Causes of Cardiac Arrest
The primary causes of cardiac arrest include ischemic heart disease, cardiomyopathies, genetic arrhythmia syndromes, and non-cardiac conditions such as pulmonary embolism, electrolyte abnormalities, and trauma. 1
Cardiac Causes
Ischemic Heart Disease
- Primary ischemic heart disease is the most common cause of cardiac arrest in adults 1
- Manifests as:
- Ventricular fibrillation (most common primary rhythm of cardiac arrest)
- Pulseless ventricular tachycardia
- Asystole
- Electromechanical dissociation (PEA)
Cardiomyopathies
Nonischemic Dilated Cardiomyopathy (DCM)
- High risk for recurrent cardiac arrest 1
- Often presents with ventricular tachycardia or ventricular fibrillation
Hypertrophic Cardiomyopathy (HCM)
Arrhythmogenic Right Ventricular Dysplasia/Cardiomyopathy (ARVD/C)
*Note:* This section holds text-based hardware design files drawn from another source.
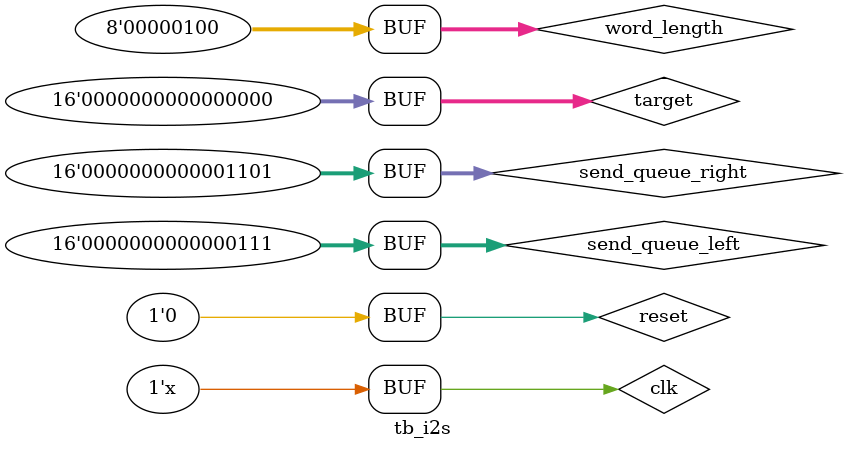
<source format=v>
module tb_i2s ();

    reg clk, reset;
    reg [7:0] word_length;
    reg [15:0] send_queue_left, send_queue_right;
    
    wire ready, bit_clk, frame_clk, data;
    wire [7:0] counter;

    reg [15:0] target;
    reg [7:0] i;

    i2s bus (
        .clk(clk),
        .reset(reset),
        .word_length(word_length),
        .send_queue_left(send_queue_left),
        .send_queue_right(send_queue_right),
        .bit_clk(bit_clk),
        .frame_clk(frame_clk),
        .data(data),
        .counter_out(counter)
    );

    always #1 clk <= ~clk;
    initial clk <= 1'h0;

    initial begin
        word_length = 8'd4;
        target = 16'd0;
        send_queue_left = 16'd7;
        send_queue_right = 16'd13;
        reset = 0; #1; reset = 1; #1 reset = 0;
    end

endmodule
</source>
- Characterized by fibrofatty infiltration of the right ventricle
- Usually manifests with sustained monomorphic VT
- More common in young individuals during exercise 1
Genetic Arrhythmia Syndromes
- Primary electrical conditions that exist without structural heart disease 1
- Include:
- Long QT syndrome
- Short QT syndrome
- Brugada syndrome
- Idiopathic ventricular fibrillation
- Catecholaminergic polymorphic ventricular tachycardia
- Wolff-Parkinson-White syndrome 3
Non-Cardiac Causes
Pulmonary Causes
- Pulmonary embolism
- Tension pneumothorax
- Drowning (accounts for 25-31% of pediatric out-of-hospital cardiac arrests) 1
Metabolic/Electrolyte Disturbances
Hyperkalemia - can cause cardiac arrhythmias and cardiac arrest 1
- Presents with:
- Peaked T waves (early sign)
- Flattened P waves
- Prolonged PR interval
- Widened QRS complex
- Eventually sine-wave pattern and asystole
- Presents with:
Other electrolyte abnormalities that can contribute to cardiac arrest:
- Hypokalemia
- Hypocalcemia/hypercalcemia
- Hypomagnesemia/hypermagnesemia
Traumatic Causes
- Cardiac tamponade - increasing fluid and pressure in the pericardium reduces cardiac filling 1
- Commotio cordis - blunt trauma to the chest 1
- Hemorrhagic shock
Toxicological Causes
- Drug overdose (particularly tricyclic antidepressants)
- Medication side effects (QT-prolonging drugs)
- Proarrhythmic effects of antiarrhythmic drugs 3
- Anaphylaxis
Special Considerations
Cardiac Arrest in Young Adults
- In young adults (<40 years), cardiac arrest incidence ranges from 4-14 per 100,000 person-years 2
- 55-69% have underlying cardiac causes, including:
- Sudden arrhythmic death syndrome (normal heart by autopsy)
- Structural heart disease
- Genetic cardiac disease (found in 2-22% of survivors) 2
- Non-cardiac causes more common than in older adults:
- Drug overdose
- Pulmonary embolism
- Subarachnoid hemorrhage
- Seizure
- Anaphylaxis
- Infection 2
Cardiac Arrest in Athletes
- Age-dependent causes:
- Younger athletes: genetic heart conditions and unexplained cases (normal autopsy)
- Veteran/Masters athletes: coronary artery disease 4
Diagnostic Approach for Survivors
For survivors of cardiac arrest, a comprehensive evaluation should include:
- Basic metabolic profile and serum troponin
- Urine toxicology
- ECG
- Chest x-ray
- Head-to-pelvis CT
- Bedside ultrasound to assess for pericardial tamponade, aortic dissection, or hemorrhage 2
- Transthoracic echocardiography to screen for structural heart disease 1
- Electrophysiologic study (may demonstrate life-threatening tachycardias in patients with apparently normal hearts) 5
Pitfalls and Caveats
Idiopathic Ventricular Fibrillation
- In approximately 5% of victims, no structural heart disease is found 6
- Requires exclusion of all other potential causes before diagnosis
- Patients require careful follow-up with annual non-invasive testing
Misdiagnosis
Drug-Induced Cardiac Arrest
Understanding the specific cause of cardiac arrest is crucial for determining appropriate treatment and prevention strategies, particularly for survivors who require targeted interventions to prevent recurrence.